What to work on — An exact reprint of all the records is the expected answer.

Source material —
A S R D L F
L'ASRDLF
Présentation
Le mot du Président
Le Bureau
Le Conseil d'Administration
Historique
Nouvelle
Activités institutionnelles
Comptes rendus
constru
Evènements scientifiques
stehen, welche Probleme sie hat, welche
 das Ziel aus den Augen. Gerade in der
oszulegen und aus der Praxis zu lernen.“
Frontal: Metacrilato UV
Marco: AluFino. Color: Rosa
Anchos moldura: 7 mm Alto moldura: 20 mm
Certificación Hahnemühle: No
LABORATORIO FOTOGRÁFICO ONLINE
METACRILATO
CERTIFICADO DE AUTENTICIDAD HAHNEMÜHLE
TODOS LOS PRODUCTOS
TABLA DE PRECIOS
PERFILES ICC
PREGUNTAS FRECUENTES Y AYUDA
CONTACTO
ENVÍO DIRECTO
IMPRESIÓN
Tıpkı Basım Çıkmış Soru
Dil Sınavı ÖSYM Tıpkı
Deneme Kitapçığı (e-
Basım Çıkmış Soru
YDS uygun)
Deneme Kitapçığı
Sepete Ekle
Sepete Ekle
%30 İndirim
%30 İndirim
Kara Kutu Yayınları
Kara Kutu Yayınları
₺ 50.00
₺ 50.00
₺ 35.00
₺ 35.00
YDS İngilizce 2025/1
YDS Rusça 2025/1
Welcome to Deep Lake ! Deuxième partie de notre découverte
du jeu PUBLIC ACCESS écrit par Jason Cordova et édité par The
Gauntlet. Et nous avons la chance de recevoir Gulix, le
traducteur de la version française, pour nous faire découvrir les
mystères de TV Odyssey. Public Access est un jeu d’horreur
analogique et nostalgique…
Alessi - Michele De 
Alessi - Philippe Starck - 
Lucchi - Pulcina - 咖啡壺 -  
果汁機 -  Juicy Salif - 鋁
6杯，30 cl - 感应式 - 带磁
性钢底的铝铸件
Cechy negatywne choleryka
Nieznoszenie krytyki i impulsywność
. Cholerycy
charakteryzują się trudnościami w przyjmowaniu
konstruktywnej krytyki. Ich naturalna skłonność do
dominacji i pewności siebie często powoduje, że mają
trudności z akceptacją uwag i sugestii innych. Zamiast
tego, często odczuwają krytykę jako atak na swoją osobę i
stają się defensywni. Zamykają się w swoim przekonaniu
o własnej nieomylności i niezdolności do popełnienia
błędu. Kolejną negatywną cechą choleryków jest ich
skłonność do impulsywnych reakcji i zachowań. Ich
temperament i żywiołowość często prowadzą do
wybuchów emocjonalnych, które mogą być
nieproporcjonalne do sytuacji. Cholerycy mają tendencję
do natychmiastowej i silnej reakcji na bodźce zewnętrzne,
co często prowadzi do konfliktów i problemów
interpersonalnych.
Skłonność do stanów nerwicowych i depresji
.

Answer to this task —
A S R D L F
L'ASRDLF
Présentation
Le mot du Président
Le Bureau
Le Conseil d'Administration
Historique
Nouvelle
Activités institutionnelles
Comptes rendus
constru
Evènements scientifiques
stehen, welche Probleme sie hat, welche
 das Ziel aus den Augen. Gerade in der
oszulegen und aus der Praxis zu lernen.“
Frontal: Metacrilato UV
Marco: AluFino. Color: Rosa
Anchos moldura: 7 mm Alto moldura: 20 mm
Certificación Hahnemühle: No
LABORATORIO FOTOGRÁFICO ONLINE
METACRILATO
CERTIFICADO DE AUTENTICIDAD HAHNEMÜHLE
TODOS LOS PRODUCTOS
TABLA DE PRECIOS
PERFILES ICC
PREGUNTAS FRECUENTES Y AYUDA
CONTACTO
ENVÍO DIRECTO
IMPRESIÓN
Tıpkı Basım Çıkmış Soru
Dil Sınavı ÖSYM Tıpkı
Deneme Kitapçığı (e-
Basım Çıkmış Soru
YDS uygun)
Deneme Kitapçığı
Sepete Ekle
Sepete Ekle
%30 İndirim
%30 İndirim
Kara Kutu Yayınları
Kara Kutu Yayınları
₺ 50.00
₺ 50.00
₺ 35.00
₺ 35.00
YDS İngilizce 2025/1
YDS Rusça 2025/1
Welcome to Deep Lake ! Deuxième partie de notre découverte
du jeu PUBLIC ACCESS écrit par Jason Cordova et édité par The
Gauntlet. Et nous avons la chance de recevoir Gulix, le
traducteur de la version française, pour nous faire découvrir les
mystères de TV Odyssey. Public Access est un jeu d’horreur
analogique et nostalgique…
Alessi - Michele De 
Alessi - Philippe Starck - 
Lucchi - Pulcina - 咖啡壺 -  
果汁機 -  Juicy Salif - 鋁
6杯，30 cl - 感应式 - 带磁
性钢底的铝铸件
Cechy negatywne choleryka
Nieznoszenie krytyki i impulsywność
. Cholerycy
charakteryzują się trudnościami w przyjmowaniu
konstruktywnej krytyki. Ich naturalna skłonność do
dominacji i pewności siebie często powoduje, że mają
trudności z akceptacją uwag i sugestii innych. Zamiast
tego, często odczuwają krytykę jako atak na swoją osobę i
stają się defensywni. Zamykają się w swoim przekonaniu
o własnej nieomylności i niezdolności do popełnienia
błędu. Kolejną negatywną cechą choleryków jest ich
skłonność do impulsywnych reakcji i zachowań. Ich
temperament i żywiołowość często prowadzą do
wybuchów emocjonalnych, które mogą być
nieproporcjonalne do sytuacji. Cholerycy mają tendencję
do natychmiastowej i silnej reakcji na bodźce zewnętrzne,
co często prowadzi do konfliktów i problemów
interpersonalnych.
Skłonność do stanów nerwicowych i depresji
.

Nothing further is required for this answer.